Last week, I had the opportunity to sit down with groups of Palestinian and Jewish students to hear from them how the ongoing conflict is affecting them here at Waterloo

I appreciated the opportunity to listen and learn directly from them. I was also saddened and deeply concerned by some of the things I heard, namely, that these students and their colleagues continue to face antisemitism, anti-Palestinian racism and Islamophobia on our campuses. 

While the rise in reported instances of racism locally mirrors what we’re seeing in society right now, it’s unacceptable that people in our community who are already affected by the violence overseas must also contend with hate and fear when they come to study and work here. Everyone in our community has a right to safety

I’d like to thank the members of Voices for Palestine, the Muslim Students Association, Hillel Waterloo and the Rohr Chabad Centre for Jewish Life who took the time to share their experiences and concerns with me. I commend these students for speaking out with sincerity, civility, and eloquence during what is a very difficult and emotionally charged time.

There were many common themes from my meetings with each group. Each appealed for more education and awareness across the University, including about the kinds of rhetoric and images that are particularly hateful or hurtful to their communities. Both groups called for more understanding and empathy. 

Some students told me that they found the process for reporting instances of hate was not clear or easily accessible. We will make the reporting process easier and speed up our response time when we hear complaints. From today, you can email if you experience instances of hate. You can also continue to report them to your supervisor, or to the Office of Equity, Diversity, Inclusion and Anti-racism. If your safety is immediately threatened, call the police at 911 or special constable service at 519-888-4911.

I acknowledge that procedural considerations are not the only obstacle to reporting. Some students and employees have shared that they feel reluctant to raise formal complaints out of fear of academic or social repercussions or retaliation. This is also unacceptable. We all have a role to play in supporting our students and colleagues if they are experiencing harm.

The gravity of the current conflict weighs heavily on us all, but we must remember that members of our community are affected in many ways.
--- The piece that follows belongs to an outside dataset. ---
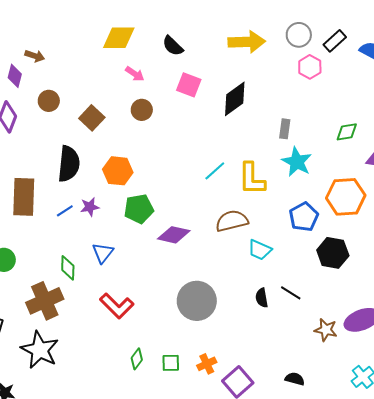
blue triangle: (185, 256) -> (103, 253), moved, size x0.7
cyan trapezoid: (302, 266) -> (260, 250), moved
All members of our community are free to express their own views on matters, but we must aim to maintain a supportive, respectful and tolerant environment.  

I acknowledge that some of our communities on campus feel that the line between free speech and hate speech has been crossed in recent weeks. The conversation about what is acceptable at Waterloo is an important one which deserves careful attention and thought. To that end, we recently made a call for members for a task force that will focus on these kinds of questions. The task force intends to develop distinct principles that provide our community with clear guidance on Freedom of Expression which will accompany our current policies.

Our speaker series exploring antagonism and intimidation in academia also continues, with several events planned leading up to June, when we’ll host an international conference.

These are difficult times. We must remember who we are and what we are here to do. We are a community of curious, collaborative, innovative and entrepreneurial problem-solvers who seek to understand and identify equitable and sustainable solutions for the future of humanity and our planet. Let’s keep this vision in mind as we work through differences and challenges in the days and weeks to come.